Richmond’s mayor challenged a city councillor to give proof of his public criticism of a developer and problems with its tree planting.
City council was considering a large development in Capstan by Polygon Homes, and after Coun. Michael Wolfe claimed the developer had a bad track record on previous developments – claiming trees died after being planted – Mayor Malcolm Brodie told him to provide a list of these incidents.
“You just made a specific suggestion about a certain applicant and I think it’s only fair that you support that with an actual list where you have seen this phenomenon develop and give Polygon a chance to respond,” Brodie said. “If they don’t respond accordingly, in a positive manner, then I think your comments are probably well taken, but you’ve got to get the ball rolling and let’s see the list.”
Wolfe replied by saying many of the sites were past the point of their landscaping agreements with the city.
But Brodie responded saying Wolfe made his point “in a very critical way” meaning for council to take his comments into account and turn down the application.
“I’m saying those are all fair comments -- if they’re fair. And I’d like you to provide that list to staff and give Polygon a chance to reply to it,” Brodie said.
The application states about 168 trees will be removed from the property at Garden City and Cambie roads. Developers are required to replace twice as many trees as they remove.
As part of the development permit process, the city takes a security deposit from a developer for landscaping. Once landscaping is in place and approved by the city, 90 per cent of the deposit is returned.
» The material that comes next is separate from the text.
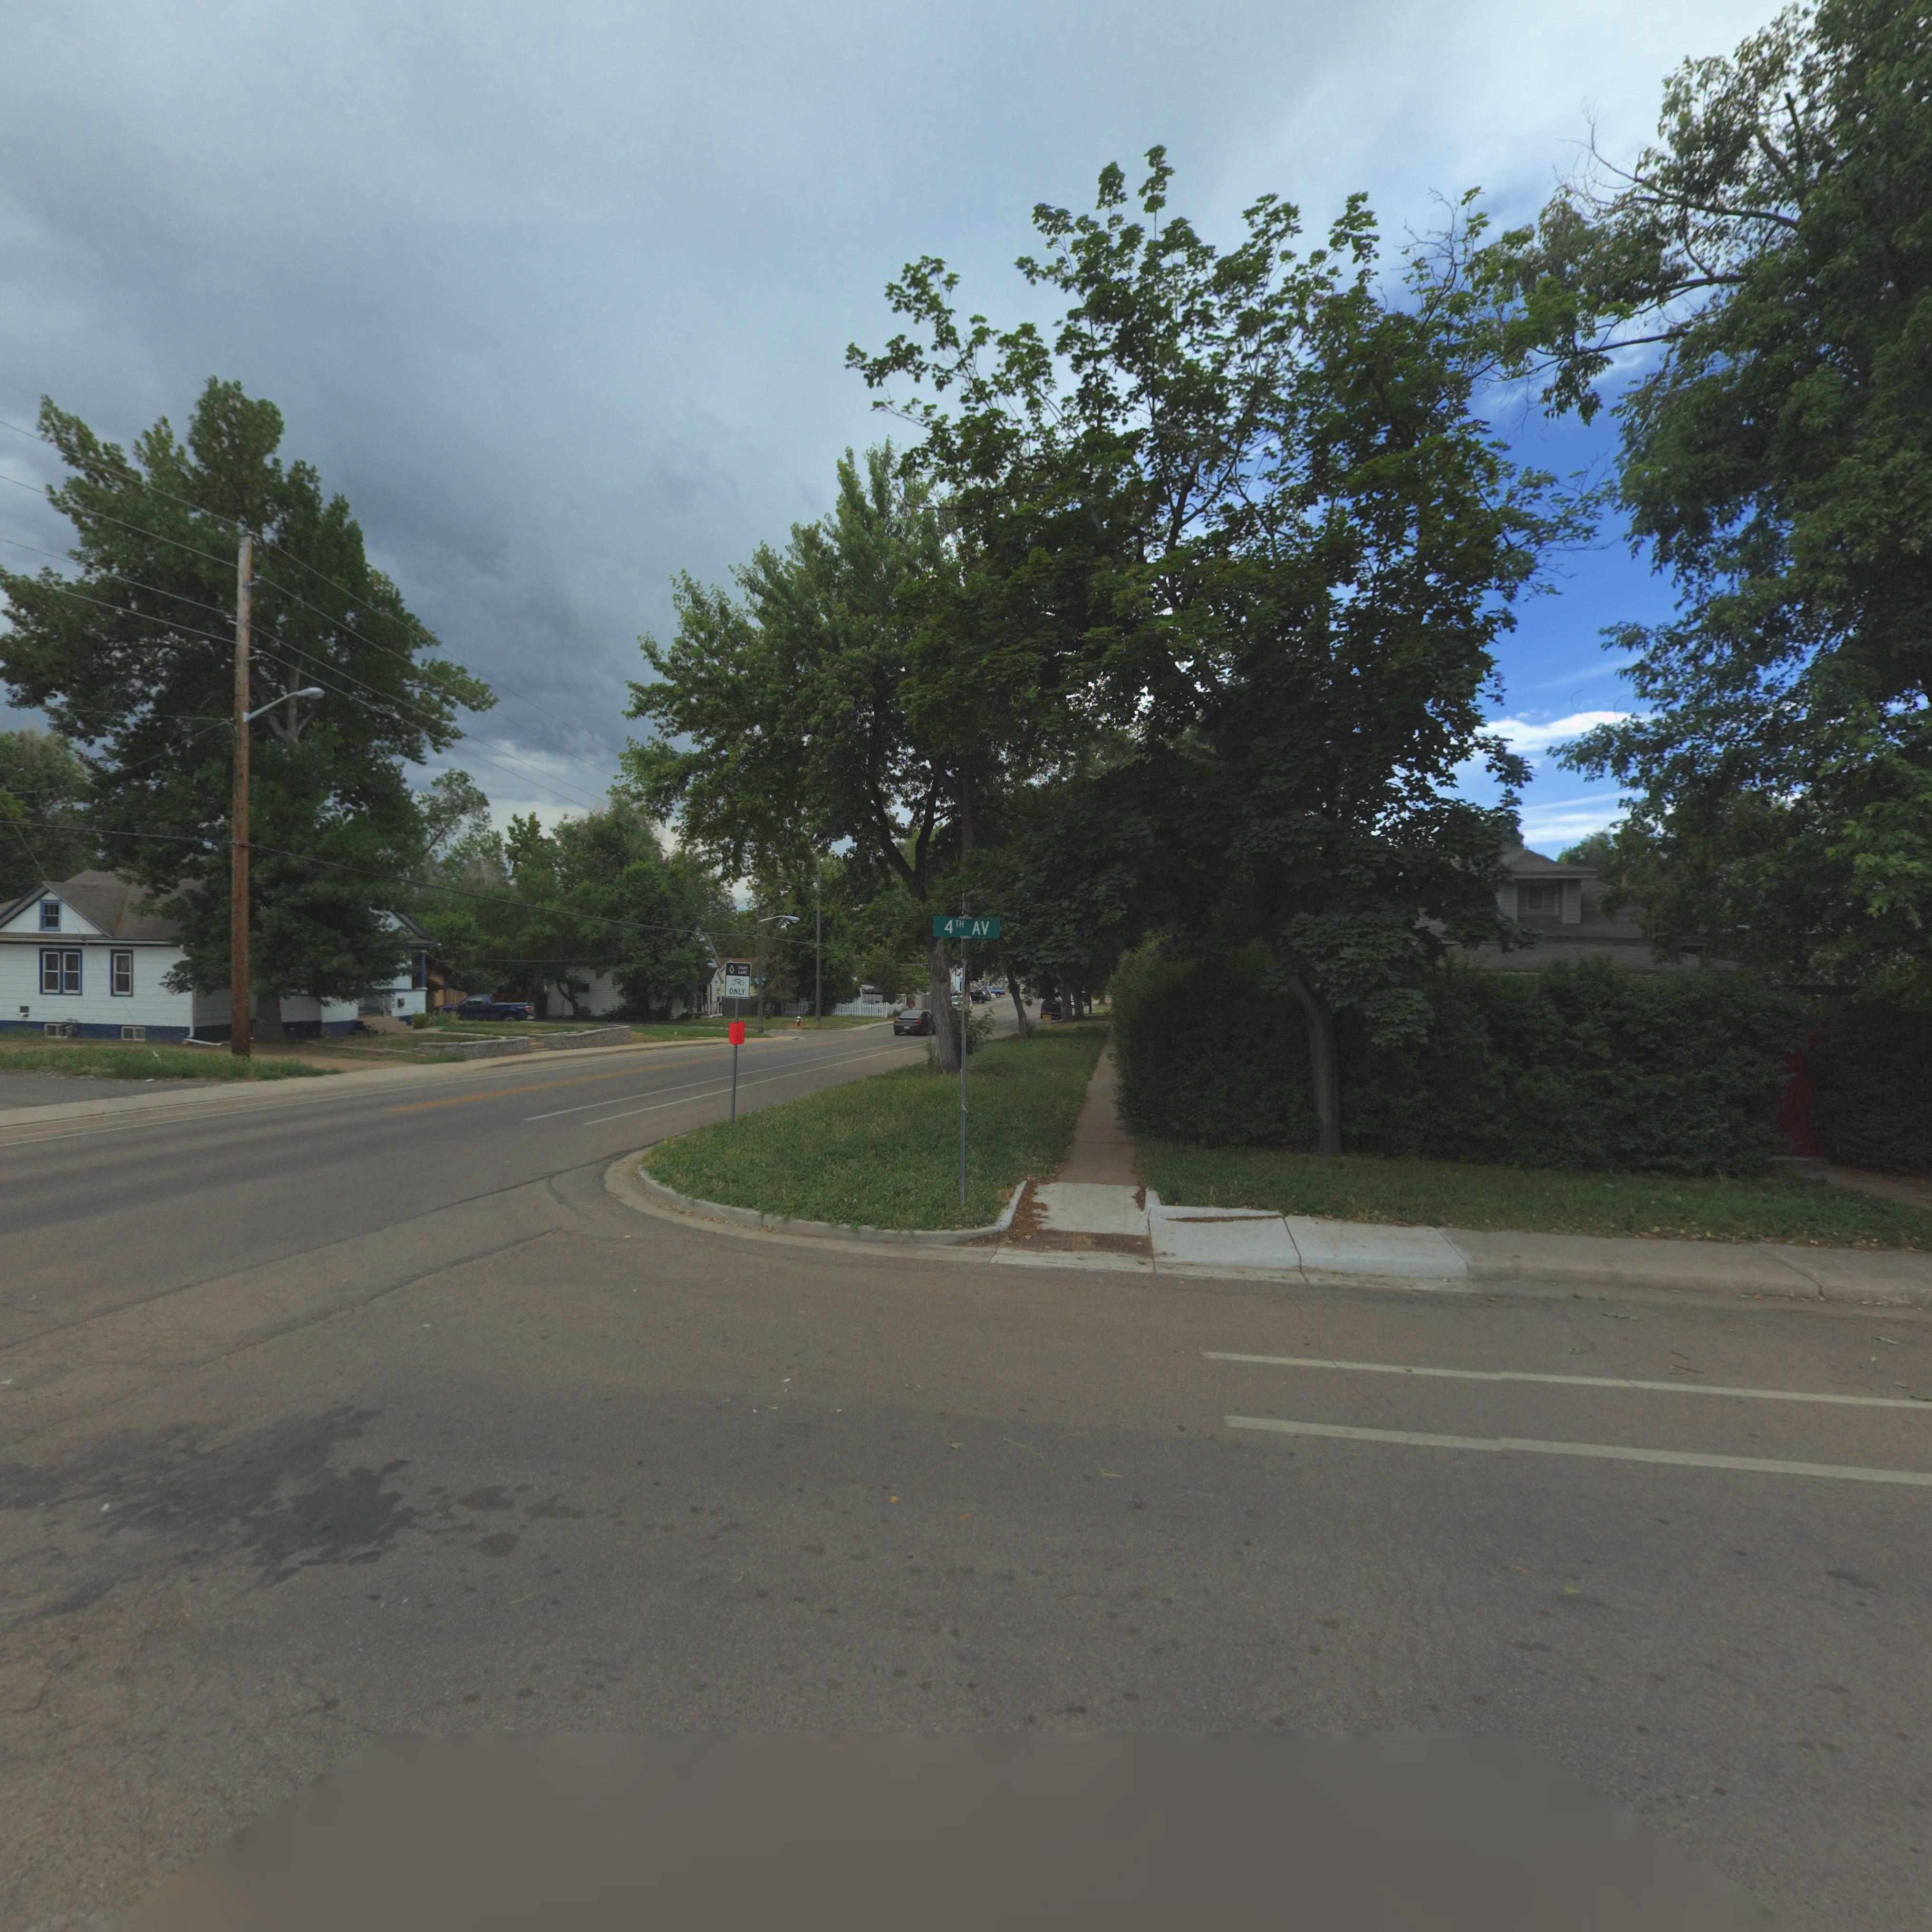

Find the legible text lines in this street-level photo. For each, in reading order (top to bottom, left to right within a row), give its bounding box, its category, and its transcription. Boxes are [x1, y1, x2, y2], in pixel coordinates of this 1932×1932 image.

[943, 919, 990, 936] StreetName: 4TH AV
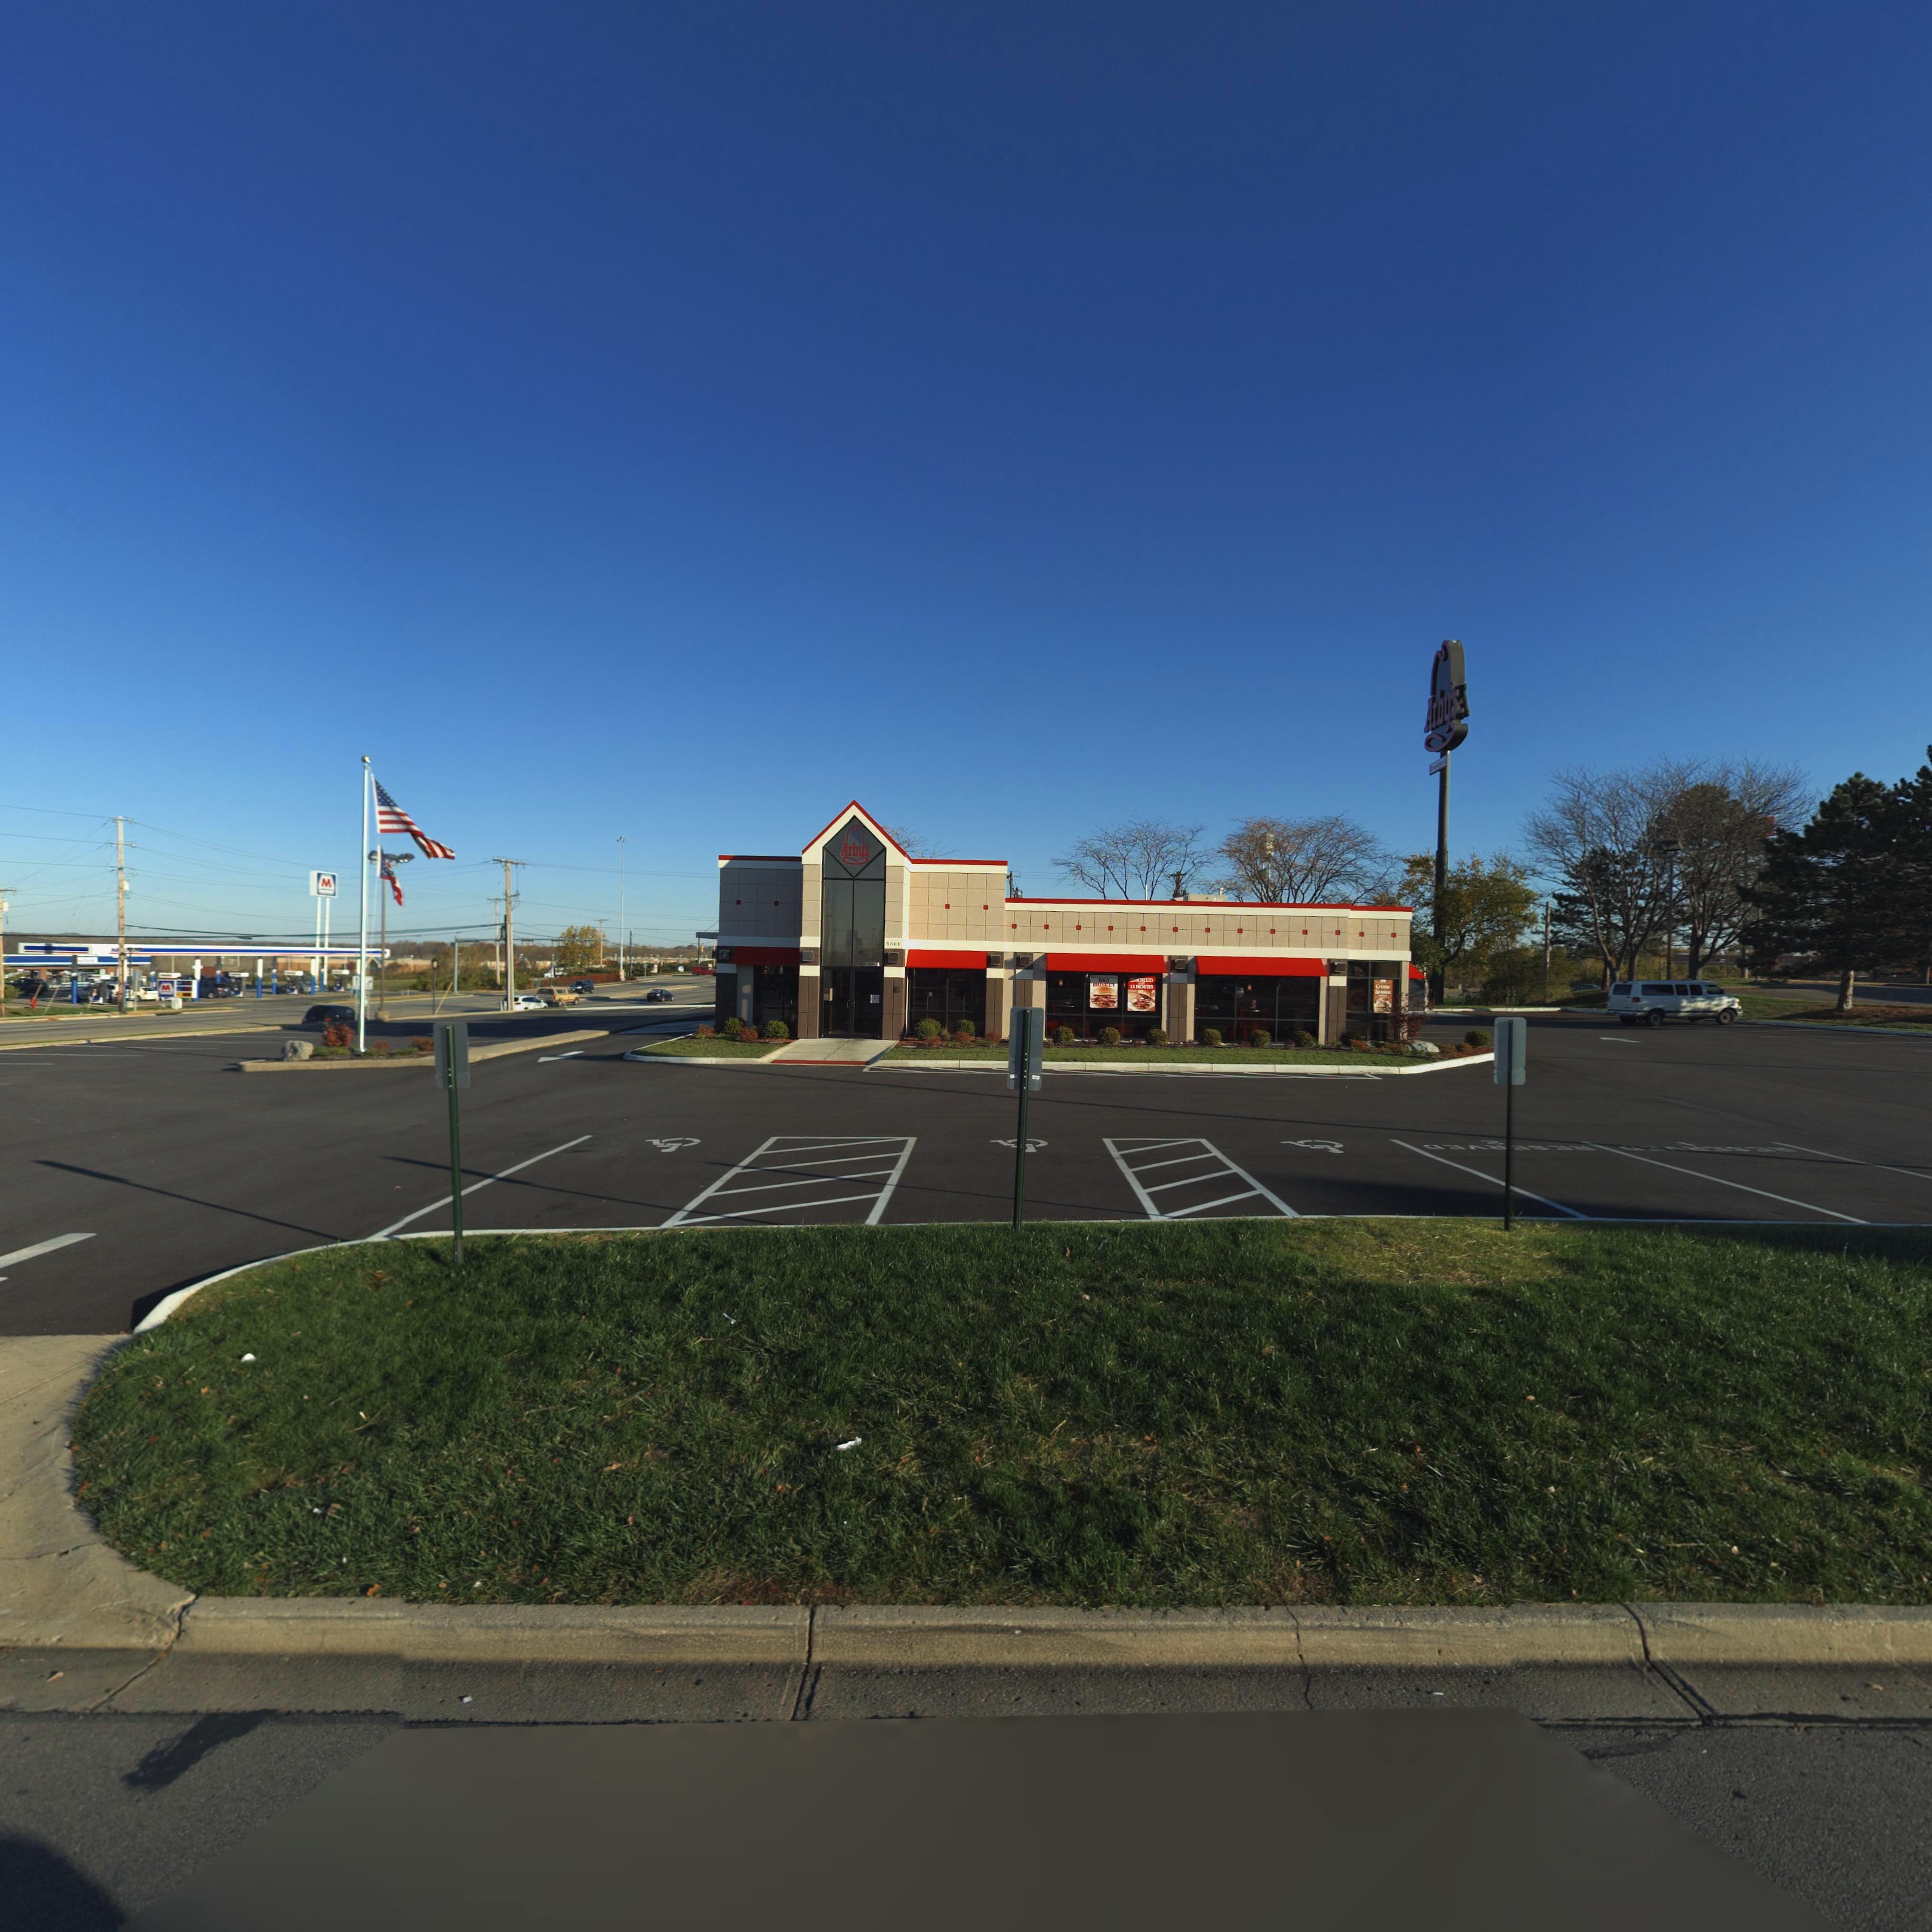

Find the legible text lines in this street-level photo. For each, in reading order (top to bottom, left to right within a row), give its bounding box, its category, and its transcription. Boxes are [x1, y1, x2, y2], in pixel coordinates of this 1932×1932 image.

The city will hold the remaining 10 per cent for a minimum of one year to ensure the landscaping survives.
If there are issues with the landscaping within the designated time period, the developer has to replace anything that has failed.
1.2 million square feet of residential planned
The three-phase development in Capstan will eventually have almost 1.2 million square feet of residential development, a city-owned park and half an acre of public open spaces.
It includes affordable rentals in a stand-alone building, market rentals and strata housing. There will also be more than 8,000 square feet of commercial space.
Some of the soil from the development is intended to be deposited at Garden City Lands where Kwantlen Polytechnic has created a farm school.
The application passed first reading on Monday with Couns. Kelly Greene and Wolfe voting against it.